A simplification of your two circuits may illustrate why your first cannot work, while your second can work. The simplification involves eliminating L's and C's leaving antenna, diode and audio transducer:

simulate this circuit – Schematic created using CircuitLab
I have replaced your 8 ohm speaker with a 2K ohm audio transducer, like high-impedance headphones. This substitution results in far more audio. In both cases, motion of the speaker or headphone's cone results from current flowing through a coil in the presence of a permanent magnet.
The leftmost simple circuit is equivalent to your first series circuit. It produces no audio for SPKR1 because there is a very weak return path for audio currents back to the antenna - through the antenna's capacitance-to-ground. Any audio signal produced will appear between the diode's anode and ground - the antenna gets the audio, not SPKR1.
The rightmost simple circuit is equivalent to your second "parallel" circuit. Here, the antenna signal appears across both the diode and SPKR2. Positive peaks of the radio signal cause the diode to conduct. The diode shunts these antenna currents directly to ground, so that speaker current is small. Negative peaks of the radio signal are not shunted to ground by the diode, but pass through SPKR2. These pulses of current produce audio in SPKR2.
In your second circuit, the audio current loop passes through L1 (1uH), SPKR1
(8 ohm) and D1 (1N4148). The reactance of L1 is miniscule for audio, compared to the reactance of the 8-ohm speaker, so audio is delivered to SPKR1.
In your first circuit, the audio current loop includes ground, SPKR1, diode, C1 (a 1uf variable!), L1 (1 uH), Antenna, and a tiny capacitor between antenna and ground. Any current in this loop is pretty much killed by the extremely high impedance of this tiny capacitor.

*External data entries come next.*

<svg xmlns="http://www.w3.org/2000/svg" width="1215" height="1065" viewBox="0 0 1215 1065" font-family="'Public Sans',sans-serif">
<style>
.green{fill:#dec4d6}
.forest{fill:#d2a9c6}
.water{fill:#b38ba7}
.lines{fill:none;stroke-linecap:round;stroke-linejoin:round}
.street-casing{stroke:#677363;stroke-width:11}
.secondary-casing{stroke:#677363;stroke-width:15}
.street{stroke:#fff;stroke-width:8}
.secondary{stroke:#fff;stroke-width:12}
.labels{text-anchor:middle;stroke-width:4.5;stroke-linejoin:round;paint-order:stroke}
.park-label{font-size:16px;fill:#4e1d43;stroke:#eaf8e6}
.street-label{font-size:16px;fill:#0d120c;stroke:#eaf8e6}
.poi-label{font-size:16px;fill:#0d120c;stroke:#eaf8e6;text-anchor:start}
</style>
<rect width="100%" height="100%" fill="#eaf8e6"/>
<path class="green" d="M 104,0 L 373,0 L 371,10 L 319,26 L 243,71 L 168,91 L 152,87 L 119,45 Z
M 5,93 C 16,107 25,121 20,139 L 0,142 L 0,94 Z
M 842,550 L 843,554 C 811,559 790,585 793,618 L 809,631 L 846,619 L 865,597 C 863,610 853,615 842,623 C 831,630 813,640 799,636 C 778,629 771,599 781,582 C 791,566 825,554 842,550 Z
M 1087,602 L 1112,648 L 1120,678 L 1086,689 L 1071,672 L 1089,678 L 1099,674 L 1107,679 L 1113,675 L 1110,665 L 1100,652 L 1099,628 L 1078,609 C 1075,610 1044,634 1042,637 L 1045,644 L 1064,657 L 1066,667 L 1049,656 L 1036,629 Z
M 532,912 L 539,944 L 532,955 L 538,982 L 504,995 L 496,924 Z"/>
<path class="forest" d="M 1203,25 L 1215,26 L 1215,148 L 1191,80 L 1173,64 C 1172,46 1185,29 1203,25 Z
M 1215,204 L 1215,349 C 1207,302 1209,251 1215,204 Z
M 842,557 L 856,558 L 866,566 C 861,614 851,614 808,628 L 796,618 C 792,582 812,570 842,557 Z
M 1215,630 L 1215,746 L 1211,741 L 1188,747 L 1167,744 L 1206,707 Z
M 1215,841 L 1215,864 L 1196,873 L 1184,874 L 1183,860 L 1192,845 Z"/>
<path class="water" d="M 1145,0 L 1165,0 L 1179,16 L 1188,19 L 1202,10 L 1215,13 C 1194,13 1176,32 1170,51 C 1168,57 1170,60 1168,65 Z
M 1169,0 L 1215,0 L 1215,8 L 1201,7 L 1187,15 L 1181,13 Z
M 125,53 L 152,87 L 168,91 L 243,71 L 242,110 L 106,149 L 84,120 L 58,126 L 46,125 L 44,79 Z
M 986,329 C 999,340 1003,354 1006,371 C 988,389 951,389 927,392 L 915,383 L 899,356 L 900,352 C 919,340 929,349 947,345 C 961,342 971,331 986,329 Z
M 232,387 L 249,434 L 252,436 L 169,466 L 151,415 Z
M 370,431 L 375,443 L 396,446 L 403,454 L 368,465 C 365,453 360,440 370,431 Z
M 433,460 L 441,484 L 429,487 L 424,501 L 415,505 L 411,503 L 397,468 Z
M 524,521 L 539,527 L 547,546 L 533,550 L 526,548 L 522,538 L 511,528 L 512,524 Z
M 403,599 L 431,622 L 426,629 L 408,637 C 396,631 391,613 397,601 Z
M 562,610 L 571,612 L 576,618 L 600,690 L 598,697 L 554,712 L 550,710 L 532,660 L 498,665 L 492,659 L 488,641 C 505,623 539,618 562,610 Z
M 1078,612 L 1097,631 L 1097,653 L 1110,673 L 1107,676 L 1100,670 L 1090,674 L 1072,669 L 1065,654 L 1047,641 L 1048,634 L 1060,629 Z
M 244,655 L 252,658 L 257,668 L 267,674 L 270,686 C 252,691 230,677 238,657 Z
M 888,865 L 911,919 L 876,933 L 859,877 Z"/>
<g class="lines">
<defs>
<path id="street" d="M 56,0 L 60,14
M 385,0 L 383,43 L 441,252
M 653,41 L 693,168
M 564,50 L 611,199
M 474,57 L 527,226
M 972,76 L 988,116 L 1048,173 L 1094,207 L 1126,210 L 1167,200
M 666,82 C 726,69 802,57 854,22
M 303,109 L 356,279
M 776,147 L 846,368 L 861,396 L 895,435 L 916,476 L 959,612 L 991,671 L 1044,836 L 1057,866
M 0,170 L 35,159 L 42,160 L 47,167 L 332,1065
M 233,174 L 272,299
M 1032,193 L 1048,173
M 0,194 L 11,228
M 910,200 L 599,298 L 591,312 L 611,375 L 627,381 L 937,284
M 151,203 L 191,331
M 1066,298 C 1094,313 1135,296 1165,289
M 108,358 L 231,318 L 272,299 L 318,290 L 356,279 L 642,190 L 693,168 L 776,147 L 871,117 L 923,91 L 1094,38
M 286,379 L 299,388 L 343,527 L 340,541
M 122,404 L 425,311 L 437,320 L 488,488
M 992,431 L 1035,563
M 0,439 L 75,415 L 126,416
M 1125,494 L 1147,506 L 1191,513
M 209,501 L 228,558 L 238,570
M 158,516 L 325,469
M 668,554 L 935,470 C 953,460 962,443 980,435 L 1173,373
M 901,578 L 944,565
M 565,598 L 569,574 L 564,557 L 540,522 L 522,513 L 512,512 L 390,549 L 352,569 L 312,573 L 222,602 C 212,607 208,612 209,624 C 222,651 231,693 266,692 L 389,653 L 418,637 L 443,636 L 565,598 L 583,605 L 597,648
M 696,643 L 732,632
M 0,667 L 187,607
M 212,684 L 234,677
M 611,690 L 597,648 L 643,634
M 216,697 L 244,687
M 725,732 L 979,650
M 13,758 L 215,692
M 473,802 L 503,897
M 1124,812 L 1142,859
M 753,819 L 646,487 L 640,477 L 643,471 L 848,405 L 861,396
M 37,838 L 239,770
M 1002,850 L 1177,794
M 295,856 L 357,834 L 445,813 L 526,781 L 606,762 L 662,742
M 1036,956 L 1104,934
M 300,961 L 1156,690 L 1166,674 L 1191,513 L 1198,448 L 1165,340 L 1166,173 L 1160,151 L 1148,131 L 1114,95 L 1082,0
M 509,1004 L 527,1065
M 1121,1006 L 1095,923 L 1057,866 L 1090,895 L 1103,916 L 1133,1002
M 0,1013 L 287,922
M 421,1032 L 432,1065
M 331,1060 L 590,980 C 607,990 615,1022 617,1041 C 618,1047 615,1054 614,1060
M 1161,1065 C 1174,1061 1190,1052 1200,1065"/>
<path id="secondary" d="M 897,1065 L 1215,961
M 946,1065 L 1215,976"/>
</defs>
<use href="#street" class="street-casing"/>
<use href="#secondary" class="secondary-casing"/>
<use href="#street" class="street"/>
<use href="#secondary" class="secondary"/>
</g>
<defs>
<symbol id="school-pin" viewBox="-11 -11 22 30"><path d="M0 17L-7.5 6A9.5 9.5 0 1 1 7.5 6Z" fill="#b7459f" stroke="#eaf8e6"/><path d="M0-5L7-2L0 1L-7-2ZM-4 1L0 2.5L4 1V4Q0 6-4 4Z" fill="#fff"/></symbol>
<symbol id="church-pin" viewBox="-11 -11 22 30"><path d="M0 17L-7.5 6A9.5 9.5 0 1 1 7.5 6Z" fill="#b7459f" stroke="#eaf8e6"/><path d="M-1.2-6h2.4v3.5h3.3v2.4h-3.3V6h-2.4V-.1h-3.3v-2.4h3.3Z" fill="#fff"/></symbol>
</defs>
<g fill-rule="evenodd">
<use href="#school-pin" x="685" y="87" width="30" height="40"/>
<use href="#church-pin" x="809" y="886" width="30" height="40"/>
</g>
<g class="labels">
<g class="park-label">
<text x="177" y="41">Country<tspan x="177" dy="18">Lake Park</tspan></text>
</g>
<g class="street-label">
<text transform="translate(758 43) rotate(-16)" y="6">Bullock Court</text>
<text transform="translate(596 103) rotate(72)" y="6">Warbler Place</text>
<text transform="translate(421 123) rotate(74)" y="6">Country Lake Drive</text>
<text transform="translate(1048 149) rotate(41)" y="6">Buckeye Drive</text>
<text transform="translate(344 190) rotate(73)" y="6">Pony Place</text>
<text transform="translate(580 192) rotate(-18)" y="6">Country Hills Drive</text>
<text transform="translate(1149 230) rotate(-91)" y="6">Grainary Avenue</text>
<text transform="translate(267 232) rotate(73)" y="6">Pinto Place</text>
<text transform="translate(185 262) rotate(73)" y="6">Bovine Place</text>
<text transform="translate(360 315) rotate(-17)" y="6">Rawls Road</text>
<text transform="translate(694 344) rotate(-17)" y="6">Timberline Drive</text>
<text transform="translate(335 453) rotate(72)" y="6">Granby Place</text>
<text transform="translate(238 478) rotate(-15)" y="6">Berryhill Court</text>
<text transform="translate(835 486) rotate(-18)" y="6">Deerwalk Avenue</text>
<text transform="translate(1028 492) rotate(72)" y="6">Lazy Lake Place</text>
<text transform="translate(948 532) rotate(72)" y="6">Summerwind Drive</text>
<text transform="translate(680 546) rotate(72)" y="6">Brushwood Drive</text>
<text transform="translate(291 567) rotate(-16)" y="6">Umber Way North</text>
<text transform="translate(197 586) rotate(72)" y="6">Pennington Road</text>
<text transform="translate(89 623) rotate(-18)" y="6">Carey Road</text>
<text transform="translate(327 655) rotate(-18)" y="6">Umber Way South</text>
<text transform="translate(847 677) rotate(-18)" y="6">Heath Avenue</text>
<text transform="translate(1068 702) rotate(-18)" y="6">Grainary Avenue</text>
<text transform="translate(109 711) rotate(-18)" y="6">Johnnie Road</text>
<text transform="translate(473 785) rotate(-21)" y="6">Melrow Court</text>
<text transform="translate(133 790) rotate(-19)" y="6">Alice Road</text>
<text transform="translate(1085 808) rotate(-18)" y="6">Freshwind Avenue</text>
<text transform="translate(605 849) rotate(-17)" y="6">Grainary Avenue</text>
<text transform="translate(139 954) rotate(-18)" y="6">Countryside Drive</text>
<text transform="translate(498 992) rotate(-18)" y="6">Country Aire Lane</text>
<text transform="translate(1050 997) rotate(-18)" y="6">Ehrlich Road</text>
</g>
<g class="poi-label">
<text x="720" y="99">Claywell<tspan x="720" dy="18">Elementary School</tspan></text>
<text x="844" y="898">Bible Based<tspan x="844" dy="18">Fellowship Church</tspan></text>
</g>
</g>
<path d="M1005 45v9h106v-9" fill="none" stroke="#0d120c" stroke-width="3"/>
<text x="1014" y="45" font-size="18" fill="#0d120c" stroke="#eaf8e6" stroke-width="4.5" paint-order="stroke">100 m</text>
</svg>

I have built both versions of my "simplified" crystal radio, and can verify that the leftmost produces no audio, compared to the rightmost, which produced painful audio from the nearest AM source.
One must be
very careful about using linear circuit analysis in this case, because the diode is an important
non-linear element. The diode becomes a signal source for audio rather than the antenna, complicating analysis considerably. In this case, a SPICE
TRANSIENT ANALYSIS gives a more complete picture, so long as equivalent circuit is properly presented. A SPICE analysis of these simplified series & parallel circuits follows.
First - what is the equivalent circuit of the antenna? For AM broadcast band, let us assume a thin wire Marconi-type antenna, extending vertically for 30 feet above a perfect ground. Choose a simple mid-point on the broadcast band - 1 MHz. At 1 MHz., this is a short non-resonant antenna whose equivalent circuit is a resistor and capacitor.
ARRL ANTENNA BOOK gives formula for short wire antennas:
$$
R_{s}=273 \times 10^{-8} ({lf}) ^2
$$
where l=inches wire length, f=frequency (Mhz)
$$
C_{s}={{17 L} \over {[ln{24 L \over D}-1]} \times {[1- {fL \over 234}^2]}}
$$
where L=wire length above ground (ft), D=wire diameter, inches.
For this example, I calculate antenna equivalent Rs=0.354 ohms, Cs=59pf
Into ORCAD SPICE, a crude signal voltage source simulates an AM-modulated carrier wave of 1 MHz. It's modulation isn't sinusoidal, but adequately illustrates the different behaviour of the series circuit (on the right side this time, and the parallel circuit (on the left side this time). Amplitude is very large, (10v peak for each source). A proper model for the speaker is quite complex, and has been reduced to a 1K resistor:
A transient analysis is run with max time-step of 10ns., so that all the 1MHz pulses are properly stepped through. Since speaker current is the motive source for moving its cone, current through the 1K resistor is shown:

The parallel diode-SPKR2 yields the expected large current, which will be audible. The series diode-SPKR1 yields very small current, which is very much attenuated - the missing audio appears across the 59 pf capacitor of the antenna equivalent (Cs).